START Stored data
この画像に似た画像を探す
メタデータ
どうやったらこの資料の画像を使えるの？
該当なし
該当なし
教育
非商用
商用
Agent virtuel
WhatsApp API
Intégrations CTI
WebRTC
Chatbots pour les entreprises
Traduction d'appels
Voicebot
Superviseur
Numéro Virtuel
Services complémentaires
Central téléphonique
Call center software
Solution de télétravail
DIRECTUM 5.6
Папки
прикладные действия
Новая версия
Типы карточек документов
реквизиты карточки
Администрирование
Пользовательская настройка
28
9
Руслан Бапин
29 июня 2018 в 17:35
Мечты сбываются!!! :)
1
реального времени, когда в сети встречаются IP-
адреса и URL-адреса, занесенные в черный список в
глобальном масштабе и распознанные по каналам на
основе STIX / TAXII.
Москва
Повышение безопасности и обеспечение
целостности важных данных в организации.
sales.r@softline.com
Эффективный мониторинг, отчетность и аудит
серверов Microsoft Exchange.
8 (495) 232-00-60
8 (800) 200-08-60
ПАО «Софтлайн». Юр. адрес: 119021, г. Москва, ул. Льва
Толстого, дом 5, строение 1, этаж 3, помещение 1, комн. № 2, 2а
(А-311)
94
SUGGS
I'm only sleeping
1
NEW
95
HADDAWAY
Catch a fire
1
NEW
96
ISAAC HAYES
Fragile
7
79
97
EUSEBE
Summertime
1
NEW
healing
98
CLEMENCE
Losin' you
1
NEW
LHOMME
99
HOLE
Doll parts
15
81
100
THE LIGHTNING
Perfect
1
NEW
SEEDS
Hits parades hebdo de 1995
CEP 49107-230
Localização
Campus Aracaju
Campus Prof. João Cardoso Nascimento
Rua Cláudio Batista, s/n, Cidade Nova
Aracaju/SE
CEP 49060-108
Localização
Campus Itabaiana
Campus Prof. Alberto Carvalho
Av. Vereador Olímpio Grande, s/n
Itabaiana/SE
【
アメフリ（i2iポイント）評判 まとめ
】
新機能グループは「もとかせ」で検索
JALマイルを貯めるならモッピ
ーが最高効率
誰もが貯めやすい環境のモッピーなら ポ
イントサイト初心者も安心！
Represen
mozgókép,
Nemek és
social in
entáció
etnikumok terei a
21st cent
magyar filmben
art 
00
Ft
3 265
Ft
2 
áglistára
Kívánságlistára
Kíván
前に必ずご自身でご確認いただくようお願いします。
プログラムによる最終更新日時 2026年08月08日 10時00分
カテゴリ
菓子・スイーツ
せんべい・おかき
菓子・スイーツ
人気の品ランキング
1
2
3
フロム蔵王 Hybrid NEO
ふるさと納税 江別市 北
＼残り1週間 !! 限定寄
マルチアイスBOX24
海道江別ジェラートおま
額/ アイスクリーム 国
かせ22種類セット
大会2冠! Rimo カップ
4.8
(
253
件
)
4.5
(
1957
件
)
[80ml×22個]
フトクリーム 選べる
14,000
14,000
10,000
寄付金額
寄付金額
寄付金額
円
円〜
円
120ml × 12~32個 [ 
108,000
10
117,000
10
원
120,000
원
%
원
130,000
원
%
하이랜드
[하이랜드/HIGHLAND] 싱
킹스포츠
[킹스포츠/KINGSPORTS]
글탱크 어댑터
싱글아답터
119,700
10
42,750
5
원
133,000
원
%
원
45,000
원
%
END Stored data
#### [Exercise objective]
Set down the records once more, character for character.

#### [Result of the exercise]
この画像に似た画像を探す
メタデータ
どうやったらこの資料の画像を使えるの？
該当なし
該当なし
教育
非商用
商用
Agent virtuel
WhatsApp API
Intégrations CTI
WebRTC
Chatbots pour les entreprises
Traduction d'appels
Voicebot
Superviseur
Numéro Virtuel
Services complémentaires
Central téléphonique
Call center software
Solution de télétravail
DIRECTUM 5.6
Папки
прикладные действия
Новая версия
Типы карточек документов
реквизиты карточки
Администрирование
Пользовательская настройка
28
9
Руслан Бапин
29 июня 2018 в 17:35
Мечты сбываются!!! :)
1
реального времени, когда в сети встречаются IP-
адреса и URL-адреса, занесенные в черный список в
глобальном масштабе и распознанные по каналам на
основе STIX / TAXII.
Москва
Повышение безопасности и обеспечение
целостности важных данных в организации.
sales.r@softline.com
Эффективный мониторинг, отчетность и аудит
серверов Microsoft Exchange.
8 (495) 232-00-60
8 (800) 200-08-60
ПАО «Софтлайн». Юр. адрес: 119021, г. Москва, ул. Льва
Толстого, дом 5, строение 1, этаж 3, помещение 1, комн. № 2, 2а
(А-311)
94
SUGGS
I'm only sleeping
1
NEW
95
HADDAWAY
Catch a fire
1
NEW
96
ISAAC HAYES
Fragile
7
79
97
EUSEBE
Summertime
1
NEW
healing
98
CLEMENCE
Losin' you
1
NEW
LHOMME
99
HOLE
Doll parts
15
81
100
THE LIGHTNING
Perfect
1
NEW
SEEDS
Hits parades hebdo de 1995
CEP 49107-230
Localização
Campus Aracaju
Campus Prof. João Cardoso Nascimento
Rua Cláudio Batista, s/n, Cidade Nova
Aracaju/SE
CEP 49060-108
Localização
Campus Itabaiana
Campus Prof. Alberto Carvalho
Av. Vereador Olímpio Grande, s/n
Itabaiana/SE
【
アメフリ（i2iポイント）評判 まとめ
】
新機能グループは「もとかせ」で検索
JALマイルを貯めるならモッピ
ーが最高効率
誰もが貯めやすい環境のモッピーなら ポ
イントサイト初心者も安心！
Represen
mozgókép,
Nemek és
social in
entáció
etnikumok terei a
21st cent
magyar filmben
art 
00
Ft
3 265
Ft
2 
áglistára
Kívánságlistára
Kíván
前に必ずご自身でご確認いただくようお願いします。
プログラムによる最終更新日時 2026年08月08日 10時00分
カテゴリ
菓子・スイーツ
せんべい・おかき
菓子・スイーツ
人気の品ランキング
1
2
3
フロム蔵王 Hybrid NEO
ふるさと納税 江別市 北
＼残り1週間 !! 限定寄
マルチアイスBOX24
海道江別ジェラートおま
額/ アイスクリーム 国
かせ22種類セット
大会2冠! Rimo カップ
4.8
(
253
件
)
4.5
(
1957
件
)
[80ml×22個]
フトクリーム 選べる
14,000
14,000
10,000
寄付金額
寄付金額
寄付金額
円
円〜
円
120ml × 12~32個 [ 
108,000
10
117,000
10
원
120,000
원
%
원
130,000
원
%
하이랜드
[하이랜드/HIGHLAND] 싱
킹스포츠
[킹스포츠/KINGSPORTS]
글탱크 어댑터
싱글아답터
119,700
10
42,750
5
원
133,000
원
%
원
45,000
원
%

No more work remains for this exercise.